Geçmişin en büyük iş bitiricisi ve ihale takipçisi, bu açıdan 65 milyon Türk vatandaşının tanıdığı adam, şimdi sağa sola dürüstlük dersleri vermeye kalkışıyor!

Vay vay vay!

Dahası, dün karşılarında esas duruşta durduğu, ‘‘Bana bir emriniz var mı?’’ diye sorduğu eski patronlarına da ekranlardan veryansın ediyor ve bunu yaparken hiç utanmıyor.

Bu ünlü liboş, önümüzdeki seçimde DYP'den aday olacağını şimdiden açıklıyor.

Muhteşem olur!

***

Yanında bir başka gazeteci. O da ömrü boyunca renkten renge, kılıktan kılığa girmiş. Zamanında Demirel'in sözcüsü. Darbe dönemlerinde ondan ‘‘Bir bilen’’ diye söz eden, yasaklı olduğu için onun görüşlerini isim vermeden kamuoyuna yansıtan, ama bugün aynı kişiye dümdüz giden biri.

Bundan bir süre önce uçakta Mesut Yılmaz'a ‘‘Ben sizin yalakanızım’’ diyebilen bir gazeteci!

Evinde düzenlediği içkili ziyafet sofralarıyla ünlü.

***

Yakın geçmişte uyanık oğlu ve üçüncü kocasıyla birlikte bir gazetede görev aldılar. Okurlara televizyon vaat ettiler. Televizyonların çoğunu vermediler. Kıyamet koptu. Okurlar isyan etti.

Sanayi Bakanlığı, oğlunu ve kocasını ‘‘dolandırıcılık yaptıkları’’ gerekçesiyle savcılığa şikáyet etti.

TRT'yi de trilyonlarca lira dolandırdıkları iddiasıyla yargılandılar. 30 yaşına geldiği halde askerlik yapmayan uyanık oğluyla kocası, bir süre önce tutuklandılar.
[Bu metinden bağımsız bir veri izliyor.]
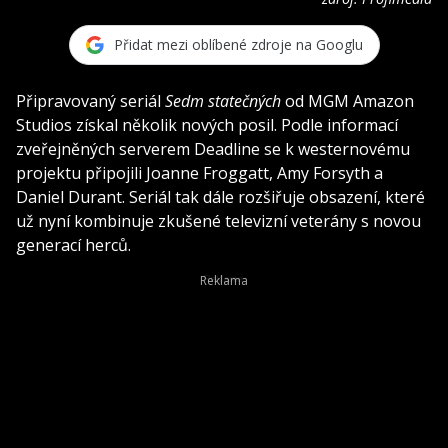
Přidat mezi oblíbené zdroje na Googlu
Připravovaný seriál
Sedm statečných
od MGM Amazon
Studios získal několik nových posil. Podle informací
zveřejněných serverem Deadline se k westernovému
projektu připojili Joanne Froggatt, Amy Forsyth a
Daniel Durant. Seriál tak dále rozšiřuje obsazení, které
už nyní kombinuje zkušené televizní veterány s novou
generací herců.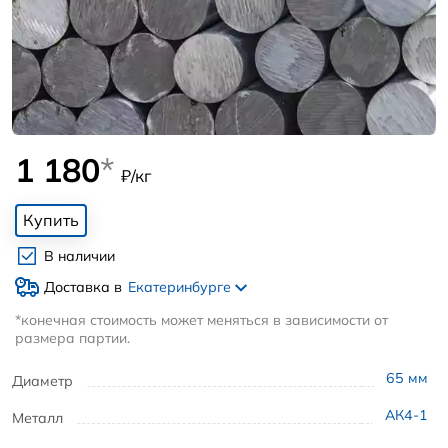
1 180
*
₽/кг
Купить
В наличии
Доставка в
Екатеринбурге
*конечная стоимость может меняться в зависимости от
размера партии.
65
мм
Диаметр
АК4-1
Металл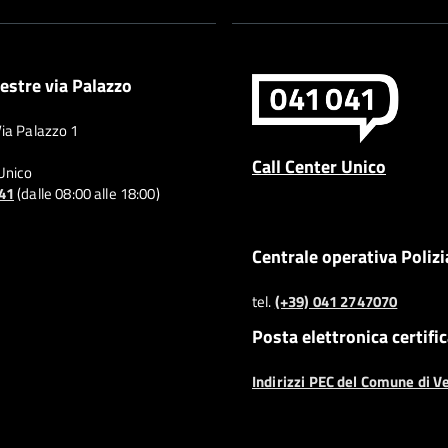
estre via Palazzo
Via Palazzo 1
Call Center Unico
 Unico
041
(dalle 08:00 alle 18:00)
Centrale operativa Polizi
tel.
(+39) 041 2747070
Posta elettronica certifi
Indirizzi PEC del Comune di V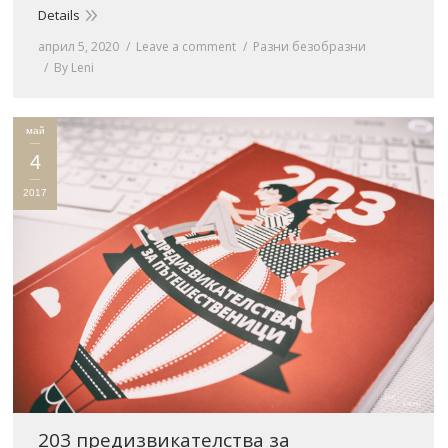
Details
април 5, 2020
Leave a comment
Разни безобразни
By
Leni
май
4
2017
203 предизвикателства за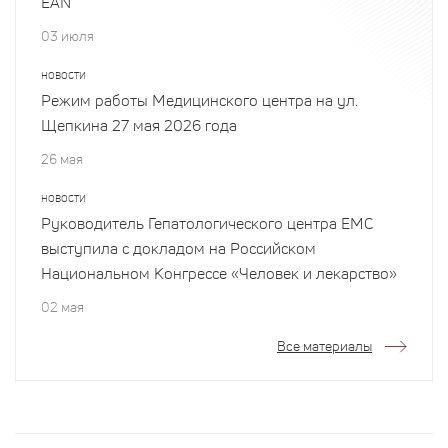
EAN
03 июля
НОВОСТИ
Режим работы Медицинского центра на ул.
Щепкина 27 мая 2026 года
26 мая
НОВОСТИ
Руководитель Гепатологического центра EMC
выступила с докладом на Российском
Национальном Конгрессе «Человек и лекарство»
02 мая
Все материалы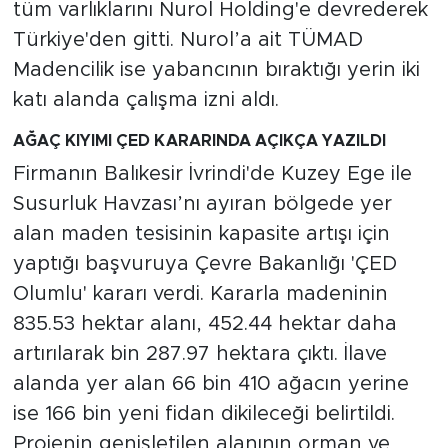
MEDYA KÖŞESİ
tüm varlıklarını Nurol Holding'e devrederek
Türkiye'den gitti. Nurol’a ait TÜMAD
FOTO GALERİ
Madencilik ise yabancının bıraktığı yerin iki
katı alanda çalışma izni aldı.
VİDEOLAR
AĞAÇ KIYIMI ÇED KARARINDA AÇIKÇA YAZILDI
ALINTI YAZARLAR
Firmanın Balıkesir İvrindi'de Kuzey Ege ile
Susurluk Havzası’nı ayıran bölgede yer
SOSYAL MEDYA
alan maden tesisinin kapasite artışı için
yaptığı başvuruya Çevre Bakanlığı 'ÇED
Olumlu' kararı verdi. Kararla madeninin
835.53 hektar alanı, 452.44 hektar daha
artırılarak bin 287.97 hektara çıktı. İlave
alanda yer alan 66 bin 410 ağacın yerine
ise 166 bin yeni fidan dikileceği belirtildi.
Projenin genişletilen alanının orman ve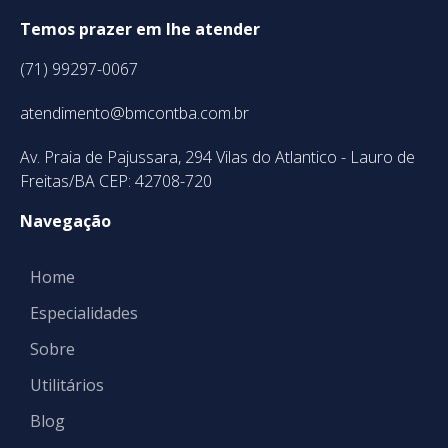
Temos prazer em lhe atender
(71) 99297-0067
atendimento@bmcontba.com.br
Av. Praia de Pajussara, 294 Vilas do Atlantico - Lauro de
Freitas/BA CEP: 42708-720
Navegação
Home
Especialidades
Sobre
Utilitários
Blog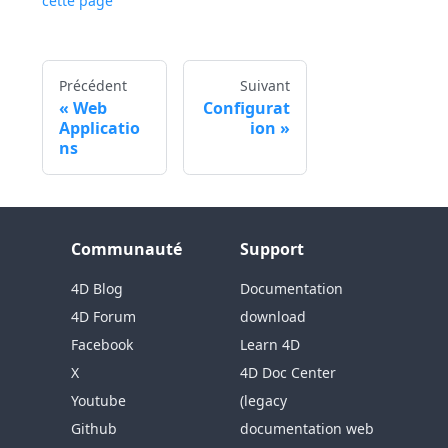
cette page
Précédent
Suivant
Web
Configurat
Applicatio
ion
ns
Communauté
Support
4D Blog
Documentation
4D Forum
download
Facebook
Learn 4D
X
4D Doc Center
Youtube
(legacy
Github
documentation web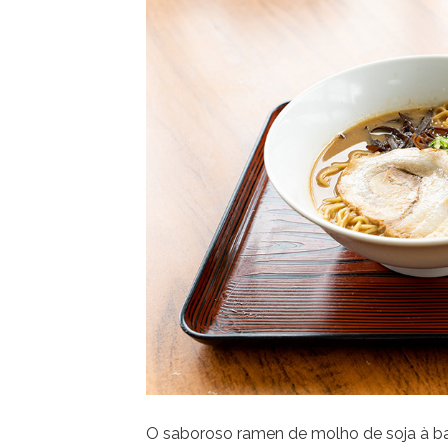
O saboroso ramen de molho de soja à ba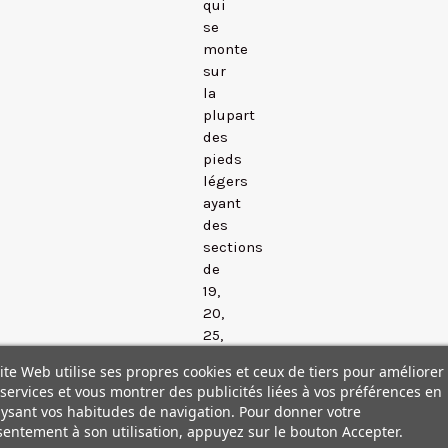
qui
se
monte
sur
la
plupart
des
pieds
légers
ayant
des
sections
de
19,
20,
25,
28mm,
ite Web utilise ses propres cookies et ceux de tiers pour améliorer
avec
services et vous montrer des publicités liées à vos préférences en
un
ysant vos habitudes de navigation. Pour donner votre
contrepoids
entement à son utilisation, appuyez sur le bouton Accepter.
023,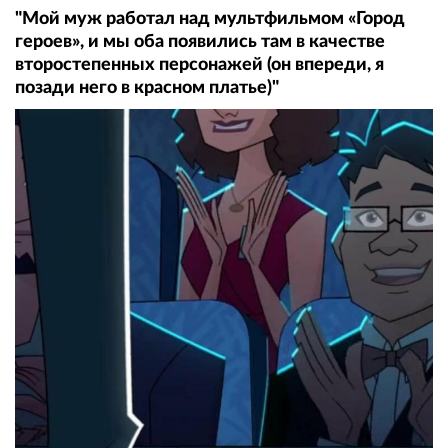
"Мой муж работал над мультфильмом «Город
героев», и мы оба появились там в качестве
второстепенных персонажей (он впереди, я
позади него в красном платье)"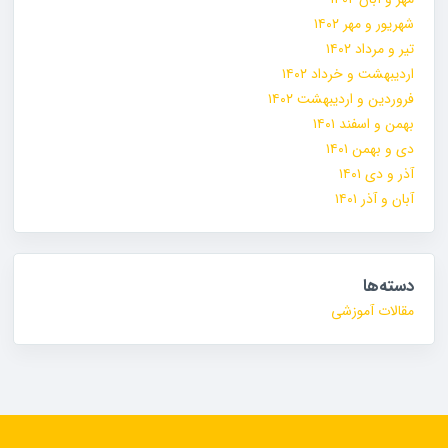
شهریور و مهر ۱۴۰۲
تیر و مرداد ۱۴۰۲
اردیبهشت و خرداد ۱۴۰۲
فروردین و اردیبهشت ۱۴۰۲
بهمن و اسفند ۱۴۰۱
دی و بهمن ۱۴۰۱
آذر و دی ۱۴۰۱
آبان و آذر ۱۴۰۱
دسته‌ها
مقالات آموزشی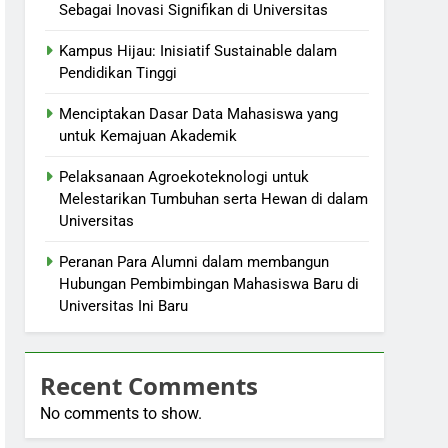
Sebagai Inovasi Signifikan di Universitas
Kampus Hijau: Inisiatif Sustainable dalam
Pendidikan Tinggi
Menciptakan Dasar Data Mahasiswa yang
untuk Kemajuan Akademik
Pelaksanaan Agroekoteknologi untuk
Melestarikan Tumbuhan serta Hewan di dalam
Universitas
Peranan Para Alumni dalam membangun
Hubungan Pembimbingan Mahasiswa Baru di
Universitas Ini Baru
Recent Comments
No comments to show.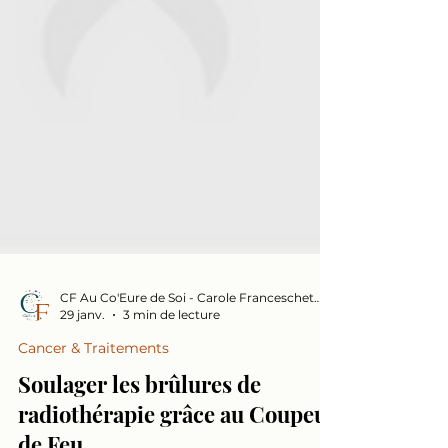
CF Au Co'Eure de Soi - Carole Franceschetto
29 janv.
3 min de lecture
Cancer & Traitements
Soulager les brûlures de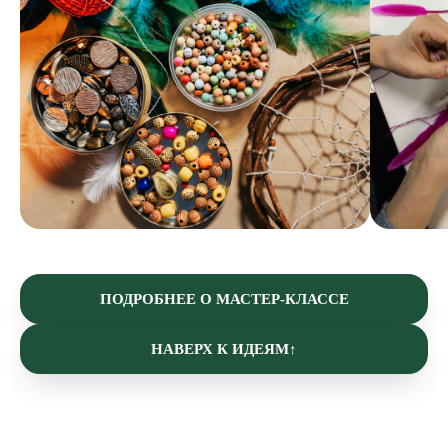
ПОДРОБНЕЕ О МАСТЕР-КЛАССЕ
НАВЕРХ К ИДЕЯМ↑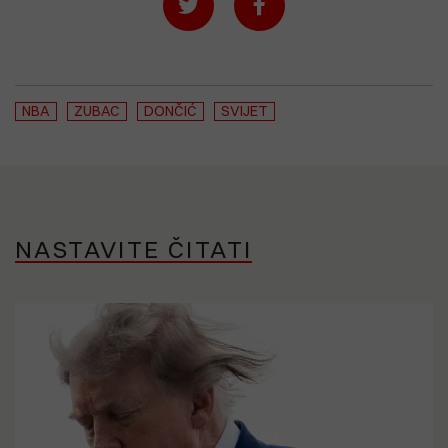
NBA
ZUBAC
DONČIĆ
SVIJET
NASTAVITE ČITATI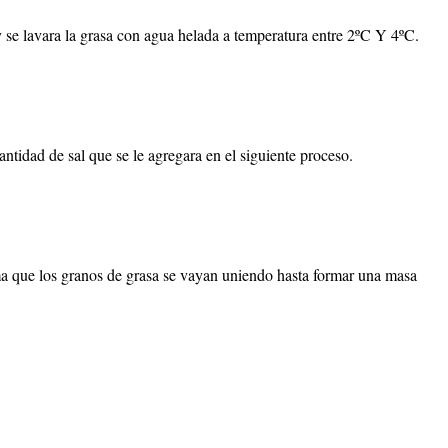
y se lavara la grasa con agua helada a temperatura entre 2ºC Y 4ºC.
antidad de sal que se le agregara en el siguiente proceso.
ma que los granos de grasa se vayan uniendo hasta formar una masa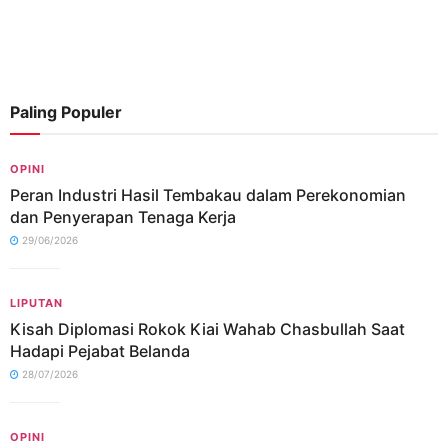
Paling Populer
OPINI
Peran Industri Hasil Tembakau dalam Perekonomian
dan Penyerapan Tenaga Kerja
29/06/2026
LIPUTAN
Kisah Diplomasi Rokok Kiai Wahab Chasbullah Saat
Hadapi Pejabat Belanda
28/07/2026
OPINI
Tahliye kararı sonrasında oğlu yurtdışına tüydü. Şimdi Amerika'nın cenneti Miami'ye yerleşti. Orada İngilizce gazete çıkarıyor. Gazetesi benzincilerde bedava dağıtılıyor. Yakında Amerikan halkına da promosyon yapacağı söyleniyor.

Kocası ‘‘TRT'yi dolandırdığı’’ iddiasıyla hapisteydi. Yeni çıktı ama dava devam ediyor.

Bu gazeteci Fazilet Partisi'ne girdi. Önümüzdeki seçimde Fazilet Partisi milletvekili olarak Meclis'e gelecek!

Dini bütün insanlarımız gidip bu kadına oy verecekler!

Vallahi Fazilet'le bu kadın birbirlerine çok yakışacaklar!

***

Yılların ve ihale takipçisi olan, Türk basınına tüccar gazetecilik kavramını getiren anlı şanlı liboş şimdi ekranlardan bağırıyor:

‘‘Falanca gazeteci iş takibi yapmış. Ne ayıp, ne ayıp...’’

Kocası hapisten yeni çıkan, oğlu Amerika'da firarda olan diğeri de ona pas atıyor:

‘‘Zaten kartel medyası halkın kanını emiyor...’’

İnsaf be, bırakın da bu lafları başkaları, ömrü boyunca pisliğe, iş takibine, ihale takibine bulaşmamış gazeteciler söylesinler.

Size mi düştü bu işler?

Bunları söyleyecek en son kişi siz ikinizsiniz.

Size mi kaldı ‘‘Fazilet mücadelesi’’ vermek?

Sizi herkes tanıyor. İnanan, güvenen olur mu?

Olursa ayıp olur.

Ah Fazilet'e, vah DYP'ye ki, işleri Nazlı ile Liboş Mehmet'e kalmış. Onları Allah kurtarsın.